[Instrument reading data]
——————————

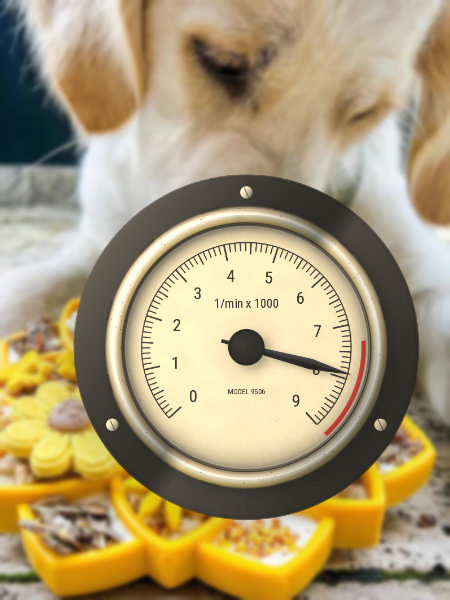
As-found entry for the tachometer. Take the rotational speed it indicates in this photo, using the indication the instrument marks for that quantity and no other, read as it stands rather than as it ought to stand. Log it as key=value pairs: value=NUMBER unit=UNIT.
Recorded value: value=7900 unit=rpm
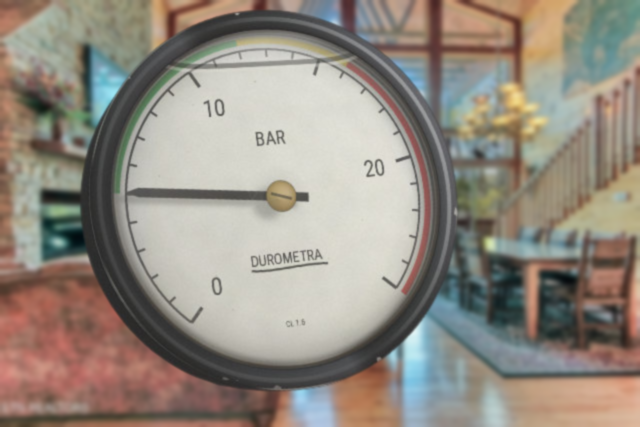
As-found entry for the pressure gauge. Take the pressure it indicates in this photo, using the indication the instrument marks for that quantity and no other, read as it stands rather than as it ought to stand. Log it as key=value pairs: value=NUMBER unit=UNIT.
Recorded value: value=5 unit=bar
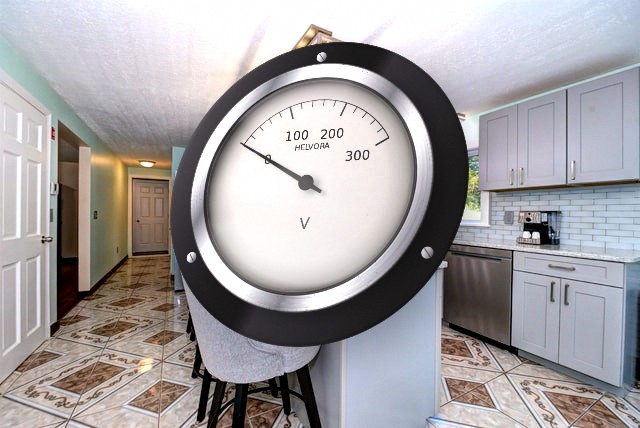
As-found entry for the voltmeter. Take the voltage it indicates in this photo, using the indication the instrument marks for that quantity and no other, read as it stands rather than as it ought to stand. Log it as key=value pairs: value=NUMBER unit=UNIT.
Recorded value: value=0 unit=V
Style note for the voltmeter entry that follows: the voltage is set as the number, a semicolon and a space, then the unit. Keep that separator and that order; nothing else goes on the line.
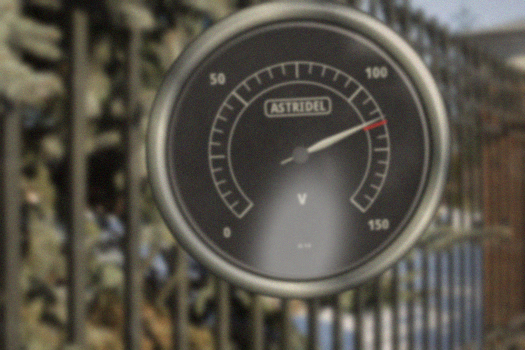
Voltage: 112.5; V
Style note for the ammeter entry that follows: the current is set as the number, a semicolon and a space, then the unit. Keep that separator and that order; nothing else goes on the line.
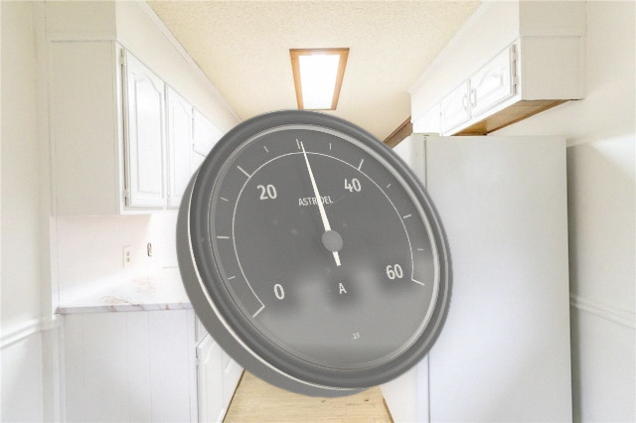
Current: 30; A
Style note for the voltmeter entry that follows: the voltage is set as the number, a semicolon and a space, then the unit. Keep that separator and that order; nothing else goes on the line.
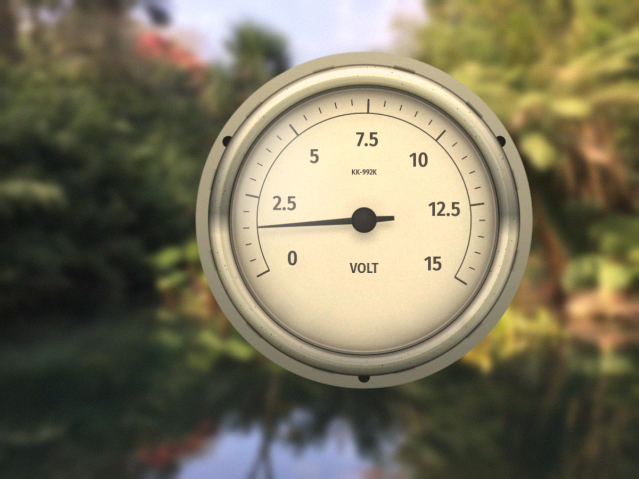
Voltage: 1.5; V
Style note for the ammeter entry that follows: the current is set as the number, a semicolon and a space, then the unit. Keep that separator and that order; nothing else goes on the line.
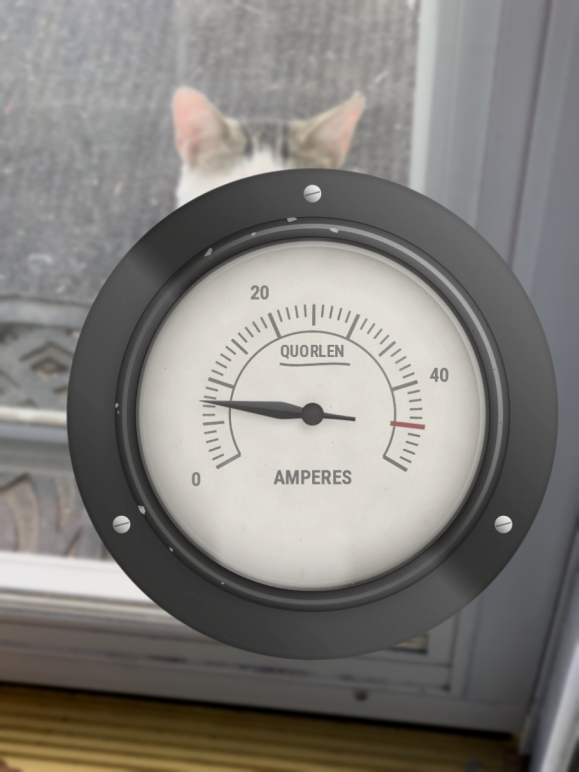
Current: 7.5; A
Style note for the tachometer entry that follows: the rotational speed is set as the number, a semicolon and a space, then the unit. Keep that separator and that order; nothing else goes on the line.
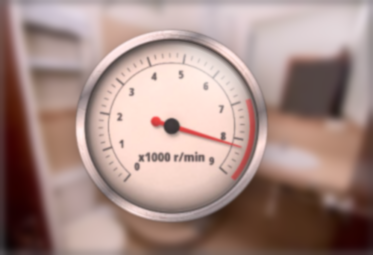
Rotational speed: 8200; rpm
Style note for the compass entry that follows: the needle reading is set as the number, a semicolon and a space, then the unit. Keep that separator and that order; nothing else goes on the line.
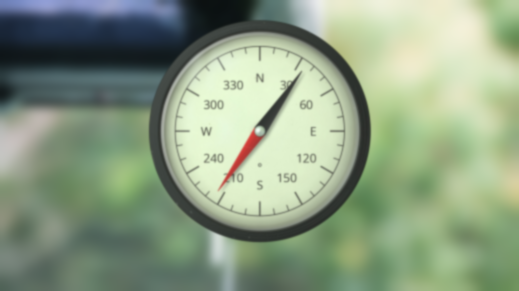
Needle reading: 215; °
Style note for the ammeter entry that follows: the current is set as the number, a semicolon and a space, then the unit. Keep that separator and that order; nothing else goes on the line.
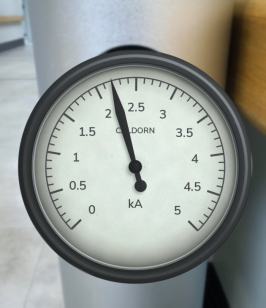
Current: 2.2; kA
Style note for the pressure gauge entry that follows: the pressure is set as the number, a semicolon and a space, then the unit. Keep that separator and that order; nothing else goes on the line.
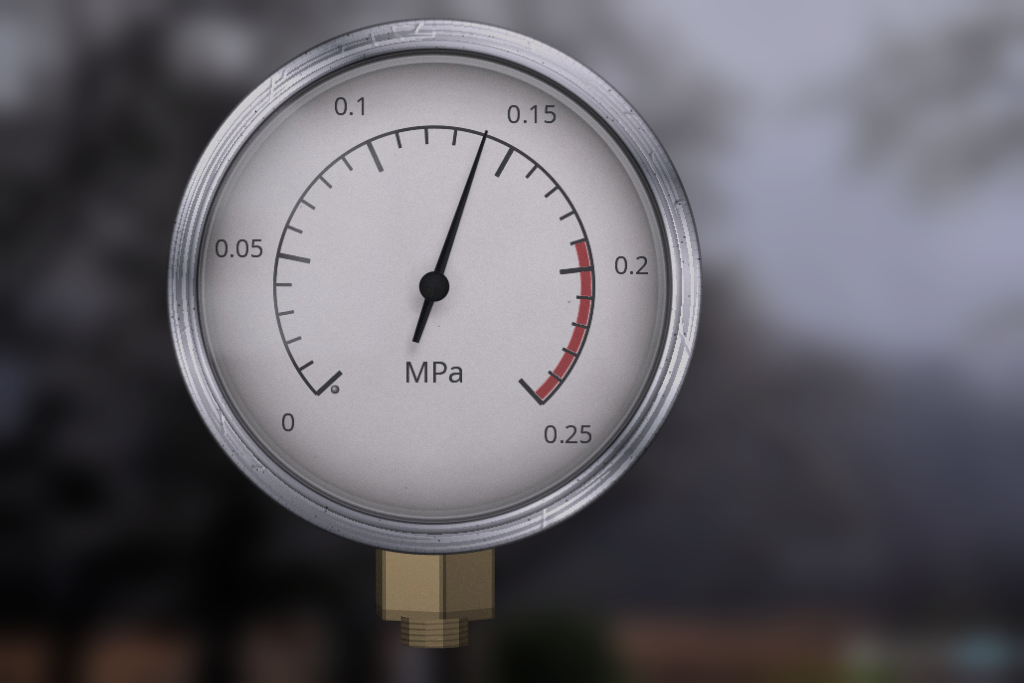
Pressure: 0.14; MPa
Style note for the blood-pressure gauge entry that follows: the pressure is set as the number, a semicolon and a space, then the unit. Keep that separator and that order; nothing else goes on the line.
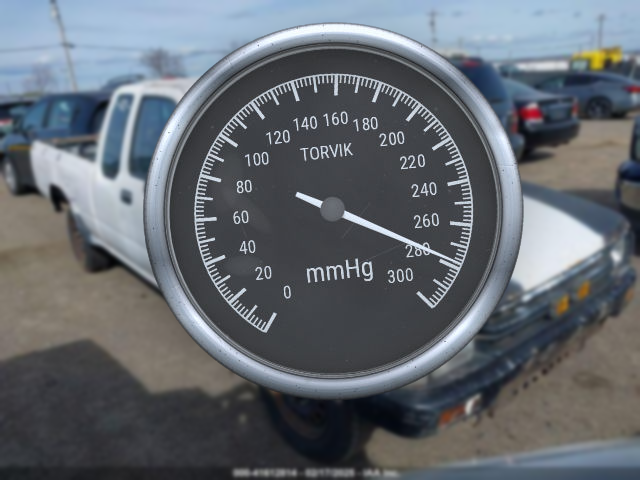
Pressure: 278; mmHg
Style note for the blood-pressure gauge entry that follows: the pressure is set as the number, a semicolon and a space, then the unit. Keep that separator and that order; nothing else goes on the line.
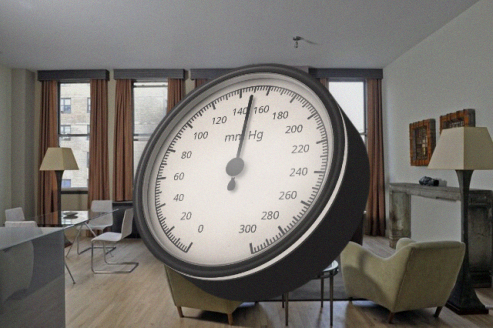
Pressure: 150; mmHg
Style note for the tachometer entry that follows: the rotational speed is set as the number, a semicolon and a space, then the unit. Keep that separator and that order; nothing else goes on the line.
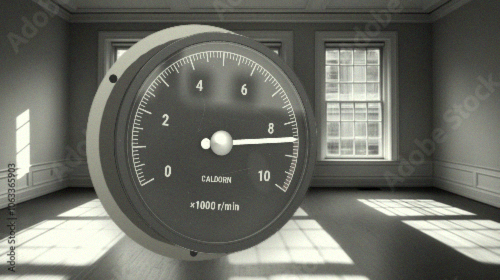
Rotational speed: 8500; rpm
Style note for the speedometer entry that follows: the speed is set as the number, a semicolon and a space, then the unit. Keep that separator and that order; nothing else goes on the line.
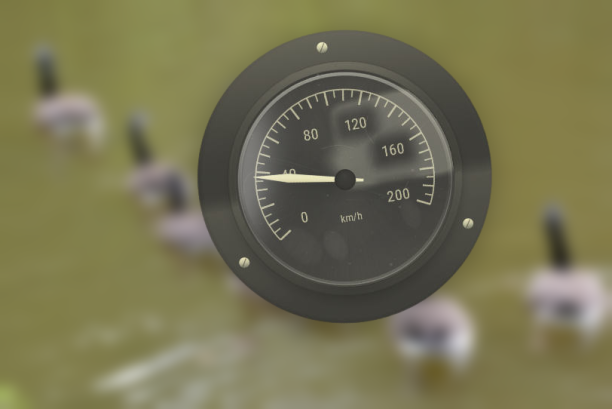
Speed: 37.5; km/h
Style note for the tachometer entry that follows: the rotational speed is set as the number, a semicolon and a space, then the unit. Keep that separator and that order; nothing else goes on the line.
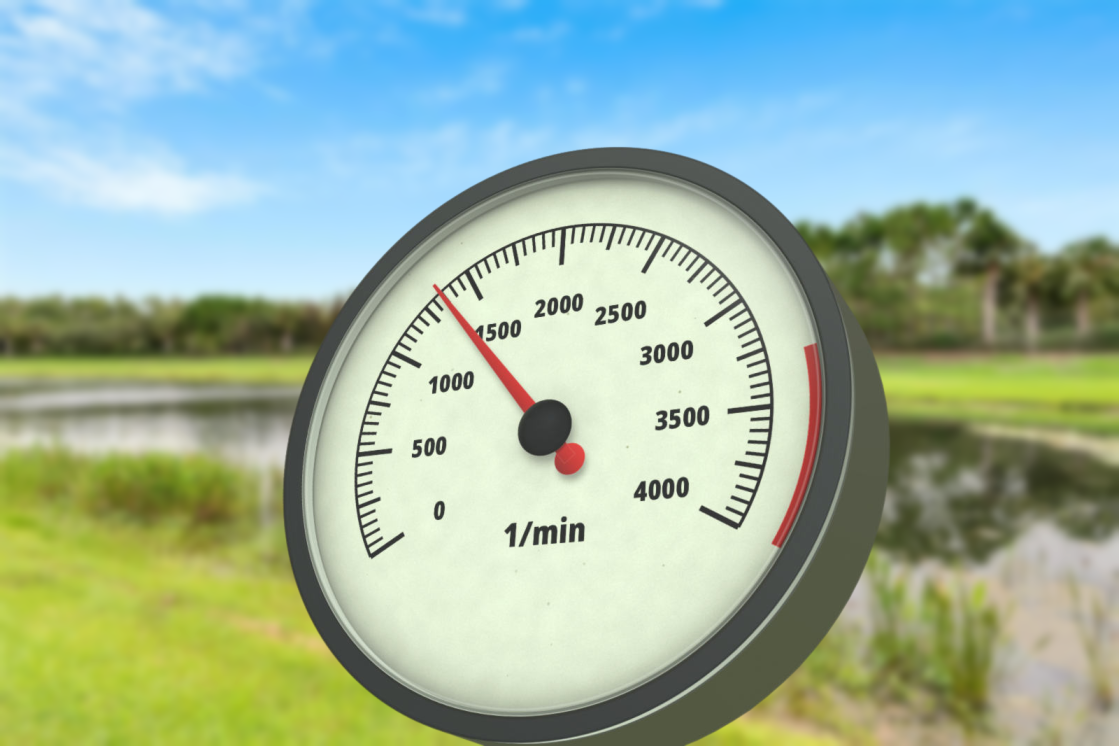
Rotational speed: 1350; rpm
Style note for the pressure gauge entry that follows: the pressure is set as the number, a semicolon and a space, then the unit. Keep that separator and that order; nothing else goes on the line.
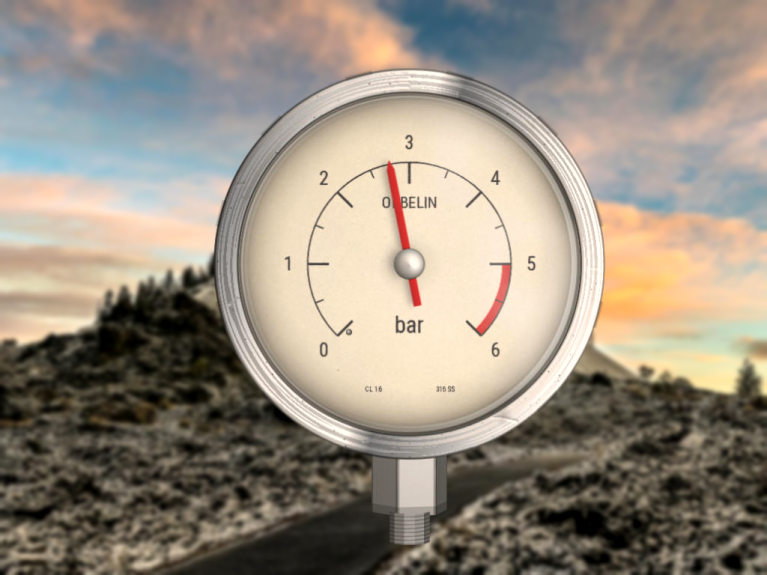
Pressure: 2.75; bar
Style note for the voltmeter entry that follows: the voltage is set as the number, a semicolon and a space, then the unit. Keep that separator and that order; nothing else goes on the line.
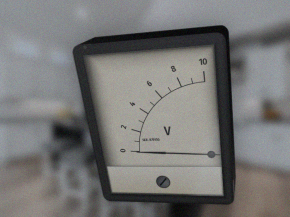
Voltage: 0; V
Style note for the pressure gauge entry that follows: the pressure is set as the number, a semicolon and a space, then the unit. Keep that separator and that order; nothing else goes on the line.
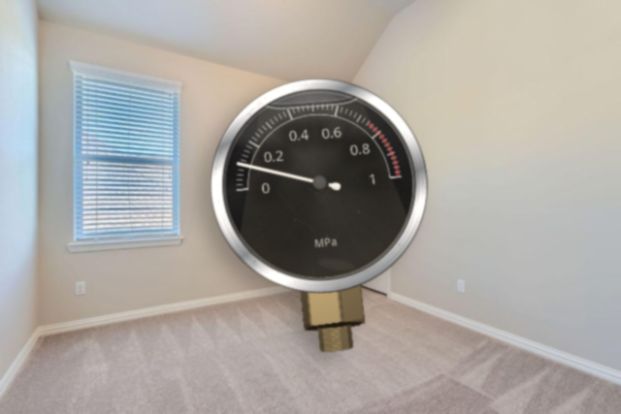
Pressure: 0.1; MPa
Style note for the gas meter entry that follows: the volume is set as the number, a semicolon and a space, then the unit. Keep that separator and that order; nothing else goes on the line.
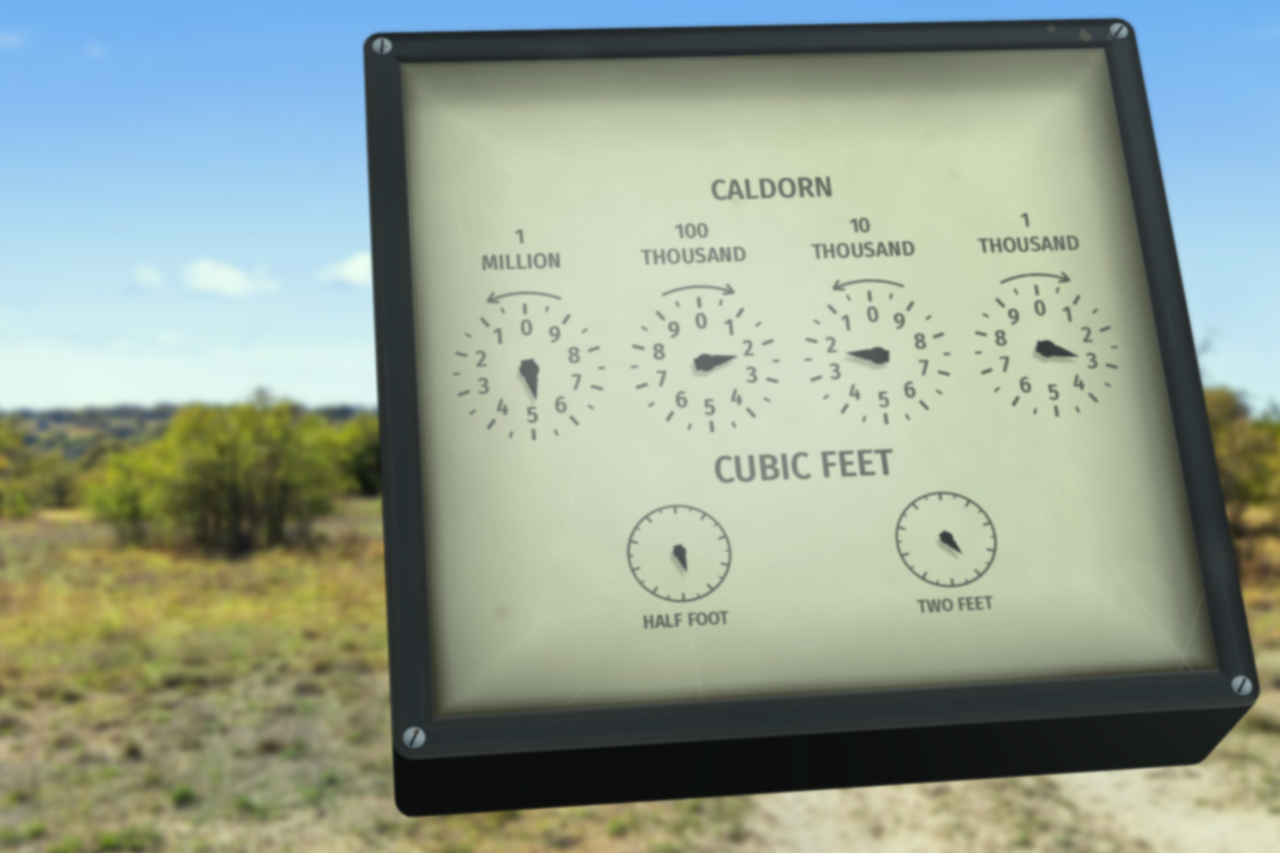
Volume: 522300; ft³
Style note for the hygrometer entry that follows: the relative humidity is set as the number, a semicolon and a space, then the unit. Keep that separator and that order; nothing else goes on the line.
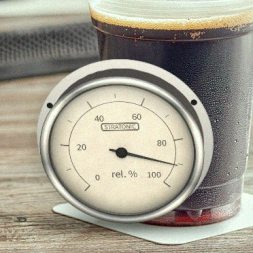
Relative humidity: 90; %
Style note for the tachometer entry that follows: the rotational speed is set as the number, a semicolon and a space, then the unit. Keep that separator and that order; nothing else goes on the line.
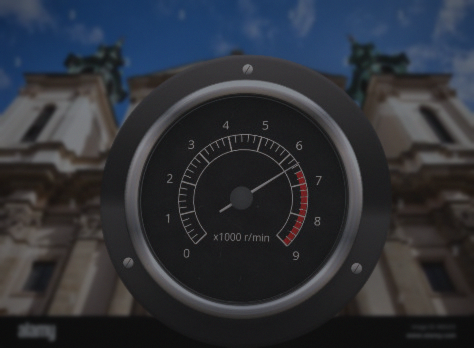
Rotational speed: 6400; rpm
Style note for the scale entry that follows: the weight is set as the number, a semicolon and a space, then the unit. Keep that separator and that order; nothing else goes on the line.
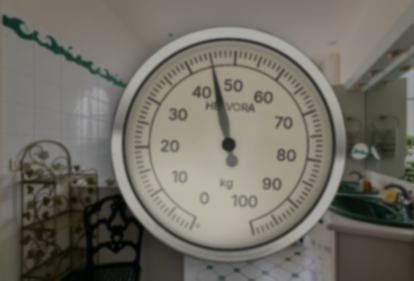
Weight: 45; kg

——————————

Aim of the task
Return every line of the entries above verbatim, leaving out the pictures.

Solution to this exercise
As-found entry for the tachometer. Take the rotational speed it indicates in this photo, using the indication the instrument marks for that quantity and no other, read as it stands rather than as it ought to stand. Log it as key=value pairs: value=NUMBER unit=UNIT.
Recorded value: value=7900 unit=rpm
As-found entry for the pressure gauge. Take the pressure it indicates in this photo, using the indication the instrument marks for that quantity and no other, read as it stands rather than as it ought to stand. Log it as key=value pairs: value=NUMBER unit=UNIT.
Recorded value: value=5 unit=bar
As-found entry for the voltmeter. Take the voltage it indicates in this photo, using the indication the instrument marks for that quantity and no other, read as it stands rather than as it ought to stand. Log it as key=value pairs: value=NUMBER unit=UNIT.
Recorded value: value=0 unit=V
Style note for the voltmeter entry that follows: the voltage is set as the number, a semicolon and a space, then the unit. Keep that separator and that order; nothing else goes on the line.
Voltage: 112.5; V
Style note for the ammeter entry that follows: the current is set as the number, a semicolon and a space, then the unit. Keep that separator and that order; nothing else goes on the line.
Current: 30; A
Style note for the voltmeter entry that follows: the voltage is set as the number, a semicolon and a space, then the unit. Keep that separator and that order; nothing else goes on the line.
Voltage: 1.5; V
Style note for the ammeter entry that follows: the current is set as the number, a semicolon and a space, then the unit. Keep that separator and that order; nothing else goes on the line.
Current: 7.5; A
Style note for the tachometer entry that follows: the rotational speed is set as the number, a semicolon and a space, then the unit. Keep that separator and that order; nothing else goes on the line.
Rotational speed: 8200; rpm
Style note for the compass entry that follows: the needle reading is set as the number, a semicolon and a space, then the unit. Keep that separator and that order; nothing else goes on the line.
Needle reading: 215; °
Style note for the ammeter entry that follows: the current is set as the number, a semicolon and a space, then the unit. Keep that separator and that order; nothing else goes on the line.
Current: 2.2; kA
Style note for the pressure gauge entry that follows: the pressure is set as the number, a semicolon and a space, then the unit. Keep that separator and that order; nothing else goes on the line.
Pressure: 0.14; MPa
Style note for the blood-pressure gauge entry that follows: the pressure is set as the number, a semicolon and a space, then the unit. Keep that separator and that order; nothing else goes on the line.
Pressure: 278; mmHg
Style note for the blood-pressure gauge entry that follows: the pressure is set as the number, a semicolon and a space, then the unit. Keep that separator and that order; nothing else goes on the line.
Pressure: 150; mmHg
Style note for the tachometer entry that follows: the rotational speed is set as the number, a semicolon and a space, then the unit. Keep that separator and that order; nothing else goes on the line.
Rotational speed: 8500; rpm
Style note for the speedometer entry that follows: the speed is set as the number, a semicolon and a space, then the unit. Keep that separator and that order; nothing else goes on the line.
Speed: 37.5; km/h
Style note for the tachometer entry that follows: the rotational speed is set as the number, a semicolon and a space, then the unit. Keep that separator and that order; nothing else goes on the line.
Rotational speed: 1350; rpm
Style note for the pressure gauge entry that follows: the pressure is set as the number, a semicolon and a space, then the unit. Keep that separator and that order; nothing else goes on the line.
Pressure: 2.75; bar
Style note for the voltmeter entry that follows: the voltage is set as the number, a semicolon and a space, then the unit. Keep that separator and that order; nothing else goes on the line.
Voltage: 0; V
Style note for the pressure gauge entry that follows: the pressure is set as the number, a semicolon and a space, then the unit. Keep that separator and that order; nothing else goes on the line.
Pressure: 0.1; MPa
Style note for the gas meter entry that follows: the volume is set as the number, a semicolon and a space, then the unit. Keep that separator and that order; nothing else goes on the line.
Volume: 522300; ft³
Style note for the hygrometer entry that follows: the relative humidity is set as the number, a semicolon and a space, then the unit. Keep that separator and that order; nothing else goes on the line.
Relative humidity: 90; %
Style note for the tachometer entry that follows: the rotational speed is set as the number, a semicolon and a space, then the unit. Keep that separator and that order; nothing else goes on the line.
Rotational speed: 6400; rpm
Style note for the scale entry that follows: the weight is set as the number, a semicolon and a space, then the unit. Keep that separator and that order; nothing else goes on the line.
Weight: 45; kg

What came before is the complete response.